REQUEST: Please edit the lines of the items below so that "common name" becomes "vernacular name" each time it appears, with nothing else altered.

- - - -

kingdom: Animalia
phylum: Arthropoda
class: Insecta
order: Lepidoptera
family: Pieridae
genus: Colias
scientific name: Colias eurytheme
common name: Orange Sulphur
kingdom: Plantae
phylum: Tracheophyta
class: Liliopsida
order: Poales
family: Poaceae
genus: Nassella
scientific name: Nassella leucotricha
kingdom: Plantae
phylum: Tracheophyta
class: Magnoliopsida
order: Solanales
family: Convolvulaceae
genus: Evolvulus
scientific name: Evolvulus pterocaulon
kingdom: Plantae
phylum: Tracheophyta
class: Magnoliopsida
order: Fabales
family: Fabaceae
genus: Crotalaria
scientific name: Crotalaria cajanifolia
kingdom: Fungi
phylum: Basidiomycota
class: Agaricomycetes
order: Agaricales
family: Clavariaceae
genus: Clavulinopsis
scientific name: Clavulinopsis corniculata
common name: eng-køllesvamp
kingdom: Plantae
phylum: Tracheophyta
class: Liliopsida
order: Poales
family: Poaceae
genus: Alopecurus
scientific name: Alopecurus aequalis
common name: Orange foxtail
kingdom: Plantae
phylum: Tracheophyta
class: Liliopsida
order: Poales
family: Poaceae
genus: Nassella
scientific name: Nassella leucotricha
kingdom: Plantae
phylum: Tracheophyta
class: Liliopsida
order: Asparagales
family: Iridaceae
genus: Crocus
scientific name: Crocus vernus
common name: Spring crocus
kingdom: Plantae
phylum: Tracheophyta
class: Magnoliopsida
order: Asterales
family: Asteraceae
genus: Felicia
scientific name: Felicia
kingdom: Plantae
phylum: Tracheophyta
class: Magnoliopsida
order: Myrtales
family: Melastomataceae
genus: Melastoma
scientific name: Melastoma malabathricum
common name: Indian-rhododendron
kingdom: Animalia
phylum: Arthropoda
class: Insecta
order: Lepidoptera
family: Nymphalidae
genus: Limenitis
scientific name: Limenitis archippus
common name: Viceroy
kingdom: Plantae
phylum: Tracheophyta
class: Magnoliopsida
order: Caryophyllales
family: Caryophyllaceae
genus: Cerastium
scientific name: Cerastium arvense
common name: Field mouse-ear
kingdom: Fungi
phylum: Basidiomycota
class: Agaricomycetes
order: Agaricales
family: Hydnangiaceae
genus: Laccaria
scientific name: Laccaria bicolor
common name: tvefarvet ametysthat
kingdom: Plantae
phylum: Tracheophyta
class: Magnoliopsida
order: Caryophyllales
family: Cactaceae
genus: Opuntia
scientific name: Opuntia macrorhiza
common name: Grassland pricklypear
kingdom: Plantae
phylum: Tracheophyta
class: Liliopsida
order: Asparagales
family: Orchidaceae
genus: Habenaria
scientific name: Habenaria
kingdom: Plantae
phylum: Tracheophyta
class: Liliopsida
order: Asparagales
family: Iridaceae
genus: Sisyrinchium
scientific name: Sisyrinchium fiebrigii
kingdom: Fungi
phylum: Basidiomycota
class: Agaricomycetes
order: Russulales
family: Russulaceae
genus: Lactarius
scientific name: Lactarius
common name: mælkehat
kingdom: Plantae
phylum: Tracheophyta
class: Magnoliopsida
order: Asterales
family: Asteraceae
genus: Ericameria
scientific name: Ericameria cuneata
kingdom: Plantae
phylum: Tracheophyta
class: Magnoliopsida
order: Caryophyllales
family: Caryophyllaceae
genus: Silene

- - - -

EXERCISE RESPONSE:
kingdom: Animalia
phylum: Arthropoda
class: Insecta
order: Lepidoptera
family: Pieridae
genus: Colias
scientific name: Colias eurytheme
vernacular name: Orange Sulphur
kingdom: Plantae
phylum: Tracheophyta
class: Liliopsida
order: Poales
family: Poaceae
genus: Nassella
scientific name: Nassella leucotricha
kingdom: Plantae
phylum: Tracheophyta
class: Magnoliopsida
order: Solanales
family: Convolvulaceae
genus: Evolvulus
scientific name: Evolvulus pterocaulon
kingdom: Plantae
phylum: Tracheophyta
class: Magnoliopsida
order: Fabales
family: Fabaceae
genus: Crotalaria
scientific name: Crotalaria cajanifolia
kingdom: Fungi
phylum: Basidiomycota
class: Agaricomycetes
order: Agaricales
family: Clavariaceae
genus: Clavulinopsis
scientific name: Clavulinopsis corniculata
vernacular name: eng-køllesvamp
kingdom: Plantae
phylum: Tracheophyta
class: Liliopsida
order: Poales
family: Poaceae
genus: Alopecurus
scientific name: Alopecurus aequalis
vernacular name: Orange foxtail
kingdom: Plantae
phylum: Tracheophyta
class: Liliopsida
order: Poales
family: Poaceae
genus: Nassella
scientific name: Nassella leucotricha
kingdom: Plantae
phylum: Tracheophyta
class: Liliopsida
order: Asparagales
family: Iridaceae
genus: Crocus
scientific name: Crocus vernus
vernacular name: Spring crocus
kingdom: Plantae
phylum: Tracheophyta
class: Magnoliopsida
order: Asterales
family: Asteraceae
genus: Felicia
scientific name: Felicia
kingdom: Plantae
phylum: Tracheophyta
class: Magnoliopsida
order: Myrtales
family: Melastomataceae
genus: Melastoma
scientific name: Melastoma malabathricum
vernacular name: Indian-rhododendron
kingdom: Animalia
phylum: Arthropoda
class: Insecta
order: Lepidoptera
family: Nymphalidae
genus: Limenitis
scientific name: Limenitis archippus
vernacular name: Viceroy
kingdom: Plantae
phylum: Tracheophyta
class: Magnoliopsida
order: Caryophyllales
family: Caryophyllaceae
genus: Cerastium
scientific name: Cerastium arvense
vernacular name: Field mouse-ear
kingdom: Fungi
phylum: Basidiomycota
class: Agaricomycetes
order: Agaricales
family: Hydnangiaceae
genus: Laccaria
scientific name: Laccaria bicolor
vernacular name: tvefarvet ametysthat
kingdom: Plantae
phylum: Tracheophyta
class: Magnoliopsida
order: Caryophyllales
family: Cactaceae
genus: Opuntia
scientific name: Opuntia macrorhiza
vernacular name: Grassland pricklypear
kingdom: Plantae
phylum: Tracheophyta
class: Liliopsida
order: Asparagales
family: Orchidaceae
genus: Habenaria
scientific name: Habenaria
kingdom: Plantae
phylum: Tracheophyta
class: Liliopsida
order: Asparagales
family: Iridaceae
genus: Sisyrinchium
scientific name: Sisyrinchium fiebrigii
kingdom: Fungi
phylum: Basidiomycota
class: Agaricomycetes
order: Russulales
family: Russulaceae
genus: Lactarius
scientific name: Lactarius
vernacular name: mælkehat
kingdom: Plantae
phylum: Tracheophyta
class: Magnoliopsida
order: Asterales
family: Asteraceae
genus: Ericameria
scientific name: Ericameria cuneata
kingdom: Plantae
phylum: Tracheophyta
class: Magnoliopsida
order: Caryophyllales
family: Caryophyllaceae
genus: Silene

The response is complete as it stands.